TRANSPLORERTM (TRANScription exPLORER) is a software package for the analysis of transcription regulatory sequences with a powerful graphical user interface. It includes MatchTM and DPF (Dragon Promoter Finder; http://sdmc.krdl.org.sg/promoter) for prediction of promoters. TRANSPLORERTM comes with a large number of filtering options, which allow the user to specify which kind of sites he wants to see in the program output. It is possible, e. g., to restrict the program to show only potential binding sites for human factors, for factors belonging to a certain class, for tissue-specific factors, etc. TRANSPLORERTM can visualize feature information of EMBL or GenBank® entries.
MatchTM and TRANSPLORERTM are provided with a number of profiles that are optimised for particular search tasks. There are profiles for minimizing the false negative (minFN) or the false positive error rate (minFP). MinFN cut-offs were estimated on the sets of known genomic binding sites from TRANSFAC® and can guarantee a minimal number of missing sites. They can be used for a thorough analysis of short regulatory sequences. MinFP cut-offs are designed for scanning of long genomic sequences and reveal the best scoring sites only. In addition, a number of tissue- or regulatoy process-specific profiles (muscle, liver, immune cells, cell cycle control) is provided to enable the search for potential regulatory elements in genes with partially known function.
[1] Wingender E., Chen X., Fricke E., Geffers R., Hehl R., Liebich I., Krull M., Matys V., Michael H., Ohnhäuser R., Prüß M., Schacherer F., Thiele S., Urbach S.: The TRANSFAC system on gene expression regulation. Nucleic Acids Res. 29: 281-283 (2001).

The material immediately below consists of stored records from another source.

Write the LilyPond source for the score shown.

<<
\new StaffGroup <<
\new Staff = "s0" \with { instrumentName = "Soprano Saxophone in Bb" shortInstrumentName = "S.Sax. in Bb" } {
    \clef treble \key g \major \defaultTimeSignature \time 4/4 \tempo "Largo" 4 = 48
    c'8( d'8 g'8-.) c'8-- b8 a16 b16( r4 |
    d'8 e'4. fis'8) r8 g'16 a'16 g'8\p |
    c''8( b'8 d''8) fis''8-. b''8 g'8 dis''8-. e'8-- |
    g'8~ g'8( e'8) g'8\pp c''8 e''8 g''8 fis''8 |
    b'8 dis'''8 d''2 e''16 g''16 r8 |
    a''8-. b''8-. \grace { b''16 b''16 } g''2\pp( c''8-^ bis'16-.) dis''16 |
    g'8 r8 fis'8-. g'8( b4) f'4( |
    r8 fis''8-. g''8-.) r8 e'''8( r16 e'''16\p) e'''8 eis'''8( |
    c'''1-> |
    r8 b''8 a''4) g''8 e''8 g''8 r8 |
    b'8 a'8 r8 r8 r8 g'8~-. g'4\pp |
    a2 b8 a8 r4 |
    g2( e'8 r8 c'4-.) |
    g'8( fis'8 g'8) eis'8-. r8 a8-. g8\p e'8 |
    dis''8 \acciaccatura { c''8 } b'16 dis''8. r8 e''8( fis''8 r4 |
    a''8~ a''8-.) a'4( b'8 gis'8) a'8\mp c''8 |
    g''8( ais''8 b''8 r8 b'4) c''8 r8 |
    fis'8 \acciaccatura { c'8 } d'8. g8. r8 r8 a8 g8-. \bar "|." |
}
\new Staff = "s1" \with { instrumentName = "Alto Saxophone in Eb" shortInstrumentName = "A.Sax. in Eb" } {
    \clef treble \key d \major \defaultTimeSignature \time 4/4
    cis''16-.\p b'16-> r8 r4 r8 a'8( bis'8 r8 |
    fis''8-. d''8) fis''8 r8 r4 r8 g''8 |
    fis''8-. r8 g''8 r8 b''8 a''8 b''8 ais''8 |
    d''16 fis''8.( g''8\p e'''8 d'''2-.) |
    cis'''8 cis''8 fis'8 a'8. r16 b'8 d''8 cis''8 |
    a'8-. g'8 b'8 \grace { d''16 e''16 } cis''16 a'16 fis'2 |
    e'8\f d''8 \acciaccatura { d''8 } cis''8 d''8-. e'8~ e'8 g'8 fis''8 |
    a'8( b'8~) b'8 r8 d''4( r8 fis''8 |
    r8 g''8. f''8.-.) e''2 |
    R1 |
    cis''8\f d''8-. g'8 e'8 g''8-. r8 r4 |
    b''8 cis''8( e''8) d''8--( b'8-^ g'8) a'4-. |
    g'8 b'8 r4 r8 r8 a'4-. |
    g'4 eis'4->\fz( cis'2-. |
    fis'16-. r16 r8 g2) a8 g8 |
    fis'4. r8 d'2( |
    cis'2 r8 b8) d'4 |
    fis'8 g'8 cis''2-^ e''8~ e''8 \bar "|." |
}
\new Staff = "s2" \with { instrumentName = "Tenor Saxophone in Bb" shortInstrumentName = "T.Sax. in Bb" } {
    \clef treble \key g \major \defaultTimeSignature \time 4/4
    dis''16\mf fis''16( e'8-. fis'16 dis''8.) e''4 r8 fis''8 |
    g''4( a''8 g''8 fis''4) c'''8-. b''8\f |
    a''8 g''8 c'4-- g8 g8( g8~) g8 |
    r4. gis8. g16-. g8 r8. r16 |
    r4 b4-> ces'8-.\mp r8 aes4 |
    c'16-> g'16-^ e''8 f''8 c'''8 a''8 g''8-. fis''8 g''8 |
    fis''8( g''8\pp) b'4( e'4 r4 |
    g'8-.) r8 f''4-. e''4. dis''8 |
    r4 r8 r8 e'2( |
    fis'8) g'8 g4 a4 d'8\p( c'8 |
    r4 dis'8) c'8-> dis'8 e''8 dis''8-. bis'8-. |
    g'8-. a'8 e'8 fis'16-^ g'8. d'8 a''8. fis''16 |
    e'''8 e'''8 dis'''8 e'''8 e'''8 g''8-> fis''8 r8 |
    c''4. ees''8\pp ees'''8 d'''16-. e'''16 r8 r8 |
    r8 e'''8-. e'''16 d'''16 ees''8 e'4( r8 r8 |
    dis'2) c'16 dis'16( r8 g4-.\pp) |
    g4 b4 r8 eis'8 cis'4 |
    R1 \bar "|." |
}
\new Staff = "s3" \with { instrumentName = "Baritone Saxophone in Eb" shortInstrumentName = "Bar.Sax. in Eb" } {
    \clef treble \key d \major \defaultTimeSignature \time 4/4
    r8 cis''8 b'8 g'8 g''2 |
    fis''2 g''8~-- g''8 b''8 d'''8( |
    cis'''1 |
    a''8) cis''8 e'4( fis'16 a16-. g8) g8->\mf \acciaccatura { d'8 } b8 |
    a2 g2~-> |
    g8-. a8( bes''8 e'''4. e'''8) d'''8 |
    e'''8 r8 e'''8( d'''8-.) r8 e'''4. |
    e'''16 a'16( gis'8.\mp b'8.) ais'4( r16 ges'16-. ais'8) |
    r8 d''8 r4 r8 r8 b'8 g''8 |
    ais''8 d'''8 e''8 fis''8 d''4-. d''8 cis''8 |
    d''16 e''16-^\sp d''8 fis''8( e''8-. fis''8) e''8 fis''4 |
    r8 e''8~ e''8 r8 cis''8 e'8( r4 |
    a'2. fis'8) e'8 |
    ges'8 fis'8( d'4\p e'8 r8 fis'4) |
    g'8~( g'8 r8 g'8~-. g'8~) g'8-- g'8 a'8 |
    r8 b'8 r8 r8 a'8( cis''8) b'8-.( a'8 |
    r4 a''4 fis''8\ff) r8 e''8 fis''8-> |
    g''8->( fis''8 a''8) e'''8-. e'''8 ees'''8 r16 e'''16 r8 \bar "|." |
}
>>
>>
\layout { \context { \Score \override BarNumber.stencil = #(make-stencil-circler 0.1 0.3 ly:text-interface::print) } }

[2] Schacherer F., Choi C., Gotze U., Krull M., Pistor S., Wingender E.:The TRANSPATH signal transduction database: a knowledge base on signal transduction networks. Bioinformatics 17: 1053-1057 (2001).
[3] Goessling E., Kel-Margoulis O.V., Kel A.E., Wingender E.: Match? - a tool for searching transcription factor binding sites in DNA sequences. Application for the analysis of human chromosomes. Proceedings of the German Conference on Bioinformatics (GCB 2001). E. Wingender, R. Hofestädt, I. Liebich (eds.). GBF-Braunschweig and University of Bielefeld, pp. 158-161 (2001).